*WORK TO COMPLETE*
The required output is a number: how many lines of the data below include the string "Rendered".

*DATA SHOWN*

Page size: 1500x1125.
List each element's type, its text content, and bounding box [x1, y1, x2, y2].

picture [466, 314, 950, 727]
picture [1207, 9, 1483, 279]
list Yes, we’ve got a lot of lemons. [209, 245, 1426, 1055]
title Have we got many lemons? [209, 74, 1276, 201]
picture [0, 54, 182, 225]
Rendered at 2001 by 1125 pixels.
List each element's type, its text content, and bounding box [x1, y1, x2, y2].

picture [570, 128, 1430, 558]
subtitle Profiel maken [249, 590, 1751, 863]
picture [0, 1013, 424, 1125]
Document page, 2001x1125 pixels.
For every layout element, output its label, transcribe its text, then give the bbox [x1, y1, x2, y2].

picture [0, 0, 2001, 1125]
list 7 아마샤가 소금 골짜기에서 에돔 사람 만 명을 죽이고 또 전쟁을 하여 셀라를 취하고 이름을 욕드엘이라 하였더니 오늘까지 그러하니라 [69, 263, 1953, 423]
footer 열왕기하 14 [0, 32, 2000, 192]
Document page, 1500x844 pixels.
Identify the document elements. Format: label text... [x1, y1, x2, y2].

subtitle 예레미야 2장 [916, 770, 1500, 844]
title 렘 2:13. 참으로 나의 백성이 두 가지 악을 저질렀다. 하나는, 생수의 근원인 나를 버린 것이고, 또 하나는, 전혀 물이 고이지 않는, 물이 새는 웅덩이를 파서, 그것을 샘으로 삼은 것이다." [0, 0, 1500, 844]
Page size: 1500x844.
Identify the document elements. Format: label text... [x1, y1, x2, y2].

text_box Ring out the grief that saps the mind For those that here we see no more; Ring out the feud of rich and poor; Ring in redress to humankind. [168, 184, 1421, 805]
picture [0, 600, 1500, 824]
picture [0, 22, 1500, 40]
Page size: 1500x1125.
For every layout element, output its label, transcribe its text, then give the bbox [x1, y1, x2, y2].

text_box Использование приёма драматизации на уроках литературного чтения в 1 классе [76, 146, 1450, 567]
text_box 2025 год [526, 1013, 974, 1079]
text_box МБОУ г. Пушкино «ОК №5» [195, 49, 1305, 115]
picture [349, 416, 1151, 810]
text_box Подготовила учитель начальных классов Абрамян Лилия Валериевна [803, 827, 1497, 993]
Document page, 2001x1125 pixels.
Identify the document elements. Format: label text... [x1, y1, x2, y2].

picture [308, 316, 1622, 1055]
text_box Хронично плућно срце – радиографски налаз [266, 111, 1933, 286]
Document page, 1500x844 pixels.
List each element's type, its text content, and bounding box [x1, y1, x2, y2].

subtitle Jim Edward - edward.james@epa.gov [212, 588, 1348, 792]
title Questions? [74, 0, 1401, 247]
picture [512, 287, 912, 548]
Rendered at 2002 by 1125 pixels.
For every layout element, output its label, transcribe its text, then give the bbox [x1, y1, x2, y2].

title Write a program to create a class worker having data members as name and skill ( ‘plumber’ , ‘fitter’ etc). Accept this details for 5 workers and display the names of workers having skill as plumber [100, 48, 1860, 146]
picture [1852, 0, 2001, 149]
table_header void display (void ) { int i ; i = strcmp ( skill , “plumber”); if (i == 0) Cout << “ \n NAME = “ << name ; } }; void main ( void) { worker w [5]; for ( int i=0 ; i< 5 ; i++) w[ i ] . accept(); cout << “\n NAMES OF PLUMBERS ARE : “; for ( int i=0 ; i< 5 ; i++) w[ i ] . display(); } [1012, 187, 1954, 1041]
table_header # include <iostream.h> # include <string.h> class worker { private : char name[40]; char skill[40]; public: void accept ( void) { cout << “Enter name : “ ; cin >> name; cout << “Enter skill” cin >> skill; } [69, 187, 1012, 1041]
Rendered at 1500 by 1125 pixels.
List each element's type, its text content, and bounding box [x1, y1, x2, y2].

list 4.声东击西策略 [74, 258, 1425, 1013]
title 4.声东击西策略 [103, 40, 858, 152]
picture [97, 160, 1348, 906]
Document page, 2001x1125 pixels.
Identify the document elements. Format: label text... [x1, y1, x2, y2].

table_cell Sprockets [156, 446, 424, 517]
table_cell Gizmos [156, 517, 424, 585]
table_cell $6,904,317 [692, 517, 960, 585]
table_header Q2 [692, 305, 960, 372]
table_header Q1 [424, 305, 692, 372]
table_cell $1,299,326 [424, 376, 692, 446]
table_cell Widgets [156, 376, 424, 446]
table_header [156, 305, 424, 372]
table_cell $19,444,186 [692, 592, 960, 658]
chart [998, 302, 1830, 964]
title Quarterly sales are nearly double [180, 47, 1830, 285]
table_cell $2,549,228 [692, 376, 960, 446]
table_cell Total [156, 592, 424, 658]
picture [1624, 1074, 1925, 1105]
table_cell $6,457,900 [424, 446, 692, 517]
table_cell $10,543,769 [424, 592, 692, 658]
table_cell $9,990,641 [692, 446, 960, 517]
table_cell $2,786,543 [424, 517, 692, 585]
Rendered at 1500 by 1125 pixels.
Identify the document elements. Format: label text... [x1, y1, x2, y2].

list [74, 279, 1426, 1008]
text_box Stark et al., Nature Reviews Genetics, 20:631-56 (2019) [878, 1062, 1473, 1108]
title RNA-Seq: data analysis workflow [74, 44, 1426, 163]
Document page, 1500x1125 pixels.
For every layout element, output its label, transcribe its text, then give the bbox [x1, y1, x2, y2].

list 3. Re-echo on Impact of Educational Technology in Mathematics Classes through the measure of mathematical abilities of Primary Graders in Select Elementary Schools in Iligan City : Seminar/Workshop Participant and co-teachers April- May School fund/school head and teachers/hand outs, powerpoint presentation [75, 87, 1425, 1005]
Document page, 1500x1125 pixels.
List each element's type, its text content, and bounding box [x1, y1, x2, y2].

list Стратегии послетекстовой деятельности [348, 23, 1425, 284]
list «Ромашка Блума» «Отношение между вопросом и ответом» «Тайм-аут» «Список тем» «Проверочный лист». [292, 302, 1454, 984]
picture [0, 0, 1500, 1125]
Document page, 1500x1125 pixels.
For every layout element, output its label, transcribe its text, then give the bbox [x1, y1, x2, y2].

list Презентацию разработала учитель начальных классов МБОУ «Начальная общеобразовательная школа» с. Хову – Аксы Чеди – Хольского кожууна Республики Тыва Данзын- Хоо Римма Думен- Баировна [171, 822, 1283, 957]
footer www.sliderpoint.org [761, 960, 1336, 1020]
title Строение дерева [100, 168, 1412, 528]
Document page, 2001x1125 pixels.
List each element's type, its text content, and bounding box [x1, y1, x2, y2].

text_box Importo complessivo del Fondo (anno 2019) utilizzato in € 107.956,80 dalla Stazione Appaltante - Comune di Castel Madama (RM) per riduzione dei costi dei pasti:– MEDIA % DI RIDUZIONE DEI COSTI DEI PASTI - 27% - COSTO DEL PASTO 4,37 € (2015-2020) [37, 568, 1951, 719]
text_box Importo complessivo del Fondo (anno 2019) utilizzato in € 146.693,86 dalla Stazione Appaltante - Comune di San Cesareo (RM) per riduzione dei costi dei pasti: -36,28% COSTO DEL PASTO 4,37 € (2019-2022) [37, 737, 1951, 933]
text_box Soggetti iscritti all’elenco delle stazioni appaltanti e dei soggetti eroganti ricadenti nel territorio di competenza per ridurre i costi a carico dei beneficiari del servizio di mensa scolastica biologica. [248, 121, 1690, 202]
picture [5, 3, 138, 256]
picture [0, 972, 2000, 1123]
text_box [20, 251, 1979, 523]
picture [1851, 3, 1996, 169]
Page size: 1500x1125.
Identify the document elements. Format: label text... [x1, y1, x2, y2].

*SOLUTION FOR THIS PROBLEM*
4